Coding Agents Meet Data Science
The Data Exchange with Ben Lorica Podcast Recap
Published:
Guests: Miki o' Braun, Chaitan Konhi
What Happened
Miki o' Braun, a senior principal applied scientist at Solando, has been using coding agents in data science since September last year. He finds them effective for exploratory analysis, model training, and evaluation but notes they can be too quick to jump to conclusions. Miki integrates Claude code with tools like Open Code and Open Router to manage unvetted data, highlighting the need for human guidance to properly interpret data.
AutoML tools work well with clean data, but coding agents are preferred for unvetted data, where they can infer from column names. However, these agents require context and domain knowledge to be truly effective. Miki mentions the use of Kumo AI's foundation model from Stanford to enhance productivity in building forecasting models.
Chaitan Konhi is developing Rote, a context file system designed to capture operational knowledge and reduce token usage in AI processes. Coding agents, while not specifically built for data science, necessitate process adjustments like code review and testing due to increased productivity. The skill of working with AI tools is now essential, and evaluating AI output is crucial.
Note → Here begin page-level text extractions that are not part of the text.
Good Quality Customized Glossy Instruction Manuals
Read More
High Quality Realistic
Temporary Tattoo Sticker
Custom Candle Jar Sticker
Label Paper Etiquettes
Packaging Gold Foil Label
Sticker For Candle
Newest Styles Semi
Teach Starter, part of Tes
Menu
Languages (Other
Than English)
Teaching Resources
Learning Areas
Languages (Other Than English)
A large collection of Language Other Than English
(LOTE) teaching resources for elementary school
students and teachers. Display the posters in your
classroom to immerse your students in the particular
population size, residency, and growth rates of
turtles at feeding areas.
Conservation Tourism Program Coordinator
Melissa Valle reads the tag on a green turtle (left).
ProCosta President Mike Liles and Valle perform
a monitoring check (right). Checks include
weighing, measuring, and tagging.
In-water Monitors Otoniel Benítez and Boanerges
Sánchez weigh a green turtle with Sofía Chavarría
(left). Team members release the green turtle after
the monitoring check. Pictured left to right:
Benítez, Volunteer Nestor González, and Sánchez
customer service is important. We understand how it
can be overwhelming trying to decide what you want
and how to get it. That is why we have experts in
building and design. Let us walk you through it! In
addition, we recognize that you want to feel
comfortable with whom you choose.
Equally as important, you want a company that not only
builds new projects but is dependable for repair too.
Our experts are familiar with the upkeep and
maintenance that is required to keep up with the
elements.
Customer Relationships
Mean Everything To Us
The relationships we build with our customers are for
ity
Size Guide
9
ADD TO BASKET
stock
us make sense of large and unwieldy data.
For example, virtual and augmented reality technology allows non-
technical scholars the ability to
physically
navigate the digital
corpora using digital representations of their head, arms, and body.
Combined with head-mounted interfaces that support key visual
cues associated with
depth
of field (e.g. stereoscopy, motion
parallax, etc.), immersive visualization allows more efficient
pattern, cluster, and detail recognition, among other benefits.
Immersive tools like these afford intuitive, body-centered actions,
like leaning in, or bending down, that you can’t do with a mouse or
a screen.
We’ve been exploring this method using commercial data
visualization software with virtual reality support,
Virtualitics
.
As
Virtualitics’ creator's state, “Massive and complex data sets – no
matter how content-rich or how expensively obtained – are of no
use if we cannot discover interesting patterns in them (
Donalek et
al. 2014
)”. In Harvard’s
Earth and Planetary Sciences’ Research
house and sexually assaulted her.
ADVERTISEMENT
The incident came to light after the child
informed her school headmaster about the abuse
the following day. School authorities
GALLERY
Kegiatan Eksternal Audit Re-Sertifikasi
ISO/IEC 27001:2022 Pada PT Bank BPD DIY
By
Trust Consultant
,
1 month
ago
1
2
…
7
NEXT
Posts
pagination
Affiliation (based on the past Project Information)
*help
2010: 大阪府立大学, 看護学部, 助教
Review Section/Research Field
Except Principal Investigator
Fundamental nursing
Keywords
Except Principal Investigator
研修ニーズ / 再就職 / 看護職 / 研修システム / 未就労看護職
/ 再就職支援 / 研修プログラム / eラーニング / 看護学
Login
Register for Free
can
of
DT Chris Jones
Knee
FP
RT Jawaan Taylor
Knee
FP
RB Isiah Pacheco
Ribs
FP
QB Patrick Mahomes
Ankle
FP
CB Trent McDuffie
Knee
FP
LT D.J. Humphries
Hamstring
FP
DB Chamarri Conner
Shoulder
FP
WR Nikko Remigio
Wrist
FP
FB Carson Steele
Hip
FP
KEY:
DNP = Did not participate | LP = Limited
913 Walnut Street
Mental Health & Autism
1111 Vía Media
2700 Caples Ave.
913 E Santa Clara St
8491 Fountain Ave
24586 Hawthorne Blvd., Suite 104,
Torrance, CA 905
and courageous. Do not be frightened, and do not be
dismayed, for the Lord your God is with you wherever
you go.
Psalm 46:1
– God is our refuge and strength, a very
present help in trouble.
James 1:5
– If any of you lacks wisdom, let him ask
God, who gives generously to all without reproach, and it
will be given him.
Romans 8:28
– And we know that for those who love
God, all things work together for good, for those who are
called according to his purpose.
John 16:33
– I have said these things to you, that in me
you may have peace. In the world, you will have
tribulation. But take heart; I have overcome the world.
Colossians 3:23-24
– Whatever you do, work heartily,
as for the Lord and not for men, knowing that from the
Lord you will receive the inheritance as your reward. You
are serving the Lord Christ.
Junior programmers face challenges in gaining experience as AI-driven development landscapes evolve. Spec-driven development and iterative, collaborative programming are emerging as key paradigms in AI-enhanced coding. Coding agents can generate large amounts of code quickly, but human evaluation remains necessary for quality assurance.
The reduced cost of rewriting code allows for more experimentation and iteration. Miki discusses Open Claw's development, which involves using agents for managing pull requests and responding to security feedback. AI can assist in building secure code, but security considerations must be integrated from the start.
Miki's side project, 'Talk with Wren', aims to develop conversational fluency in multiple languages, focusing on Japanese. Unlike quiz-based apps like Duolingo, Talk with Wren uses AI models like Gemini or ChatGPT to facilitate conversational practice. It integrates vocabulary lists and flashcard training, assuming users have basic fluency.
Talk with Wren also offers role-playing scenarios to simulate real-life conversations, and Miki is working on improving engagement through better prompt design. The project may soon include an assessment feature to measure language improvement, tested in languages like French with some prior knowledge required.
Miki has experimented with creating a text adventure game called 'Beyond the Bouncer' using an LLM, and has worked on projects in Python and Vue, with plans to use Go for future projects. He advises computer science students to understand software structure and build side projects, emphasizing the importance of domain knowledge for securing a first job.
Key Insights
- Miki o' Braun has found that coding agents, used since September last year, can effectively handle data science tasks but often require human oversight to avoid hasty conclusions.
- AutoML is suitable for clean data, but coding agents are better equipped to manage unvetted data, requiring guidance to infer data properly and ensure accurate outcomes.
- The development of tools like Rote by Chaitan Konhi aims to capture operational knowledge, thereby reducing token usage and optimizing AI processes in data science.
- Junior programmers face challenges in gaining experience due to the AI-driven development landscape, making skills in AI tool evaluation and domain knowledge more critical than ever.